Personal info
- Born: February 1, 1964 (age 61) Montreal, Quebec, Canada

Best statistics
- Height: 5 ft 7 in (1.70 m)
- Weight: Contest: 220 lb (100 kg)

Professional (Pro) career
- Best win: 1993 North American Championships – HeavyWeight;

= Dave Fisher (bodybuilder) =

Canadian-American bodybuilder

David "Dave" Fisher (born February 1, 1964) is a Canadian-born American professional bodybuilder and gym owner. He competed as an International Fitness and Bodybuilding Federation (IFBB) professional in the 1990s and 2000s. Fisher is the founder and owner of Dave Fisher's Powerhouse Gym in Torrance, California.

== Early life ==
Fisher was born in Montreal, Canada and attended Henry Wise Wood High School in Calgary, Alberta. He began training at age 13, and migrated to the United States in approximately 1989. He settled in Venice Beach, California to pursue bodybuilding. Upon arrival, he faced hardships, including sleeping on lifeguard stands.

Fisher obtained a green card and became a U.S. citizen around 2007. He attended the Los Angeles County Sheriff's Academy and was hired as a deputy sheriff but suffered a torn hamstring. He was later asked to join the department, but he abandoned that career path in favor of opening his own gym.

== Bodybuilding career ==
Fisher competed from 1991 to 2006, participating in 16 contests. At 5 ft 7 in, Fisher competed at approximately 220 pounds. He placed second in the light-heavyweight class at the 1991 and 1992 IFBB North American Championships before winning the heavyweight and overall titles in 1993, which earned his IFBB pro card. He placed 11th at the Arnold Classic in 1995. He appeared on the covers of MuscleMag International (April 1993, Issue 130; May 1994, Issue 143) and multiple 2007 issues of Iron Man Magazine (January, July, and December). In 1996, he visited Quesnel, British Columbia after the Iron Ore Bodybuilding Classic in Prince George, British Columbia.
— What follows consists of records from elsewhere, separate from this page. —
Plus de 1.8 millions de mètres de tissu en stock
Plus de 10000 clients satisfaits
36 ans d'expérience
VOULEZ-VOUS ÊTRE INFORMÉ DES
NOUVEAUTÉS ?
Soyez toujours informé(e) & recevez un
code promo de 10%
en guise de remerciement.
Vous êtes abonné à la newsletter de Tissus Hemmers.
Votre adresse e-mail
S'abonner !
In 2018, he competed in several competitions at the National Physique Committee (NPC) level.

=== Contest results ===

- 1991 North American Championships – Light-HeavyWeight, 2nd
- 1992 North American Championships – Light-HeavyWeight, 2nd
- 1993 North American Championships – HeavyWeight, 1st
- 1995 Arnold Classic – 11th
- 1995 Florida Pro Invitational – 5th
- 1995 Ironman Pro Invitational – 6th
- 1995 Niagara Falls Pro Invitational – 17th
- 1995 San Jose Pro Invitational – 8th
- 1995 South Beach Pro Invitational – 5th
- 1996 Canada Pro Cup – 8th
- 1996 Florida Pro Invitational – 6th
- 1996 Night of Champions – 14th
- 1999 Night of Champions – 18th
- 1999 Toronto Pro – 9th
- 2000 Ironman Pro Invitational – 16th
- 2006 Europa Supershow – 16th

== Gym ownership ==
In July 2010, Fisher opened Dave Fisher's Powerhouse Gym in Torrance off Hawthorne Boulevard. It was four thousand square feet. Several months into the COVID-19 pandemic the gym opened in alleged violation of Los Angeles County public-health orders, resulting in fines and a temporary restraining order. The gym has served as the location for numerous Iron Man Magazine photo shoots, including sessions with Kyle Clarke (2018), T.J. Hoban (2016), Mike O'Hearn (2012), and Mark Dugdale (2012). In 2022, O'Hearn was interviewed at the gym by Muscle & Strength Magazine. The gym changed locations in January 2025.